Terme de plus en plus tendance dans l’ensemble des pays riches, l’écologie est aujourd’hui considérée comme une philosophie de vie qui consiste à intégrer le respect de l’environnement dans sa vie de tous les jours. L’écolo, comme il est aujourd’hui convenu de l’appeler, correspond donc à celui qui respecte son environnement et, par extension, qui veille à la survie du vivant (dont l’Homme).  La question qui vient alors consiste à se demander quels sont encore les freins à l’écologie et ainsi d’essayer de discerner quel peut être l’avenir de ce courant de pensée et d’action.

Du traité de Rome se questionnant sur les limites de la croissance économique à la diffusion dans tous les cinémas du film Home en passant par les luttes sur le plateau du Larzac, le développement durable et une de ses composantes essentielles, l’écologie, sont aujourd’hui en passe de devenir une véritable mode. Quoi de plus tendance qu’une paire de chaussures ayant contribué à la plantation d’arbres, qu’un tee-shirt en coton biologique ou qu’une lampe torche à énergie solaire ? Tout cela est admirable et porteur d’espoir : il semble que l’humanité soit en train de prendre conscience que, sans l’environnement, l’Homme court à sa perte. Cependant, on peut aussi se demander si ces achats ne résultent pas plutôt de la même frustration créée par les industriels que celle qui nous entraîne à consommer de manière irraisonnée.
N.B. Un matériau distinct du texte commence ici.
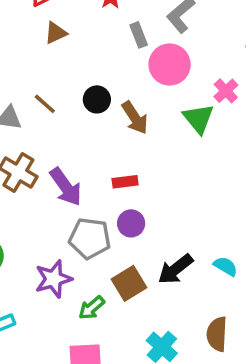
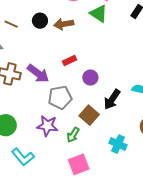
brown line: (45, 104) -> (11, 24), moved
brown arrow: (135, 118) -> (64, 24), turned 132
purple circle: (131, 223) -> (90, 78), moved
purple star: (53, 279) -> (47, 126), turned -30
Dans la réponse à cette question réside la pérennité des comportements actuels face à l’écologie. La prise de conscience de l’environnement dans l’acte d’achat est elle en train de devenir une mode qui, par définition, finira par s’essouffler ou bien l’écologie est elle en train de structurer un nouveau paradigme économique dans lequel au coût économique du bien viendra se rajouter l’impact sur l’environnement dans l’arbitrage des consommateurs ?

C’est à ce stade du raisonnement que prend place la notion d’écologie profonde qui consiste non pas à évaluer a posteriori l’impact sur l’environnement d’un produit mais plutôt à prendre a priori en compte la capacité de la nature à nous fournir tel ou tel bien. Cette écologie profonde est atteignable par la démocratisation à grande échelle du développement durable qui passe par son acceptation en tant que pratique sociale (par le biais de la mode). Il semble donc bon que l’écologie devienne aujourd’hui une mode mais il faut veiller à ce que cette tendance de fond se traduise par une transition vers une écologie profonde et arrive à s’émanciper de son caractère éphémère (quoi de moins durable qu’une mode ?).
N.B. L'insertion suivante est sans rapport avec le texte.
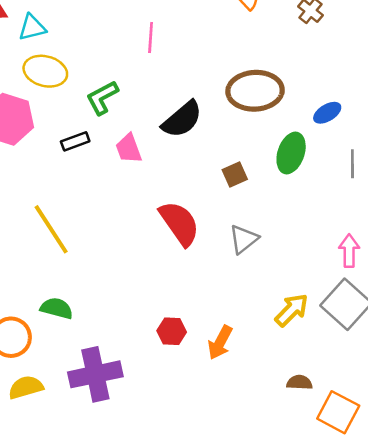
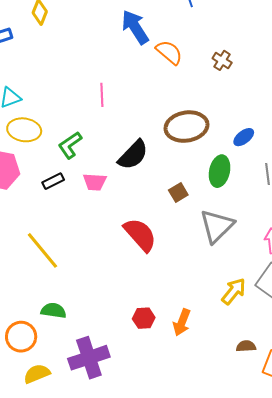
pink trapezoid: (129, 149) -> (95, 182), turned -60
gray triangle: (244, 239) -> (217, 226), moved, size x1.5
Cette vigilance appartient à chacun d’entre nous : transformer l’essai est aujourd’hui essentiel et il est primordial que la mode du « vert » donne naissance à des considérations bien plus structurelles. Si l’utopie correspond à un état de la nature humaine non encore réalisé mais envisagé alors, oui, l’écologie profonde est une utopie. Ensemble faisons en une réalité.

2 Commentaires pour ce billet

  • La mode comme un passage éphémère ou une tendance d’une minorité qui va devenir la norme… Même dans le cas du second choix, on peut se demander si les changements opérés à date seront suffisants pour préfigurer d’une société réellement différente. Ou si malheureusement la prise de conscience n’est pas encore, à grande échelle, assez forte. Agissons à notre niveau, soyons créatifs et enthousiastes, consommons moins respectons tous les êtres vivants végétaux et animaux et au minimum notre degré de bonheur augmentera et nous peserons moins lourd sur notre environnement…

  • L’écologie est une énorme industrie anti industries, mais du coup comme toutes industries il y a pas mal d’argent à se faire et pour encore un bout de temps je pense, car on n’a pas finis de trouver de nouveaux problèmes environnementaux qui peuvent rapporter…
    Tant que certaines personnes pensent comme ca,la mode durera car il y a un profit à en tirer…
    Mais une mode ne règlera pas les problèmes de fond, elle ne s’occupe que de la forme et peut masquer notre vision sur des réalités ce qui peut être encore plus dangereux…
    Du coup je plein les personnes de bonnes intentions qui se voit retirer leurs moyens au profit de personnes de bonnes balances parce que cela risque de continuer sans « donner naissance à des considérations bien plus structurelles » ce qui ne fera jamais avancer les choses!!!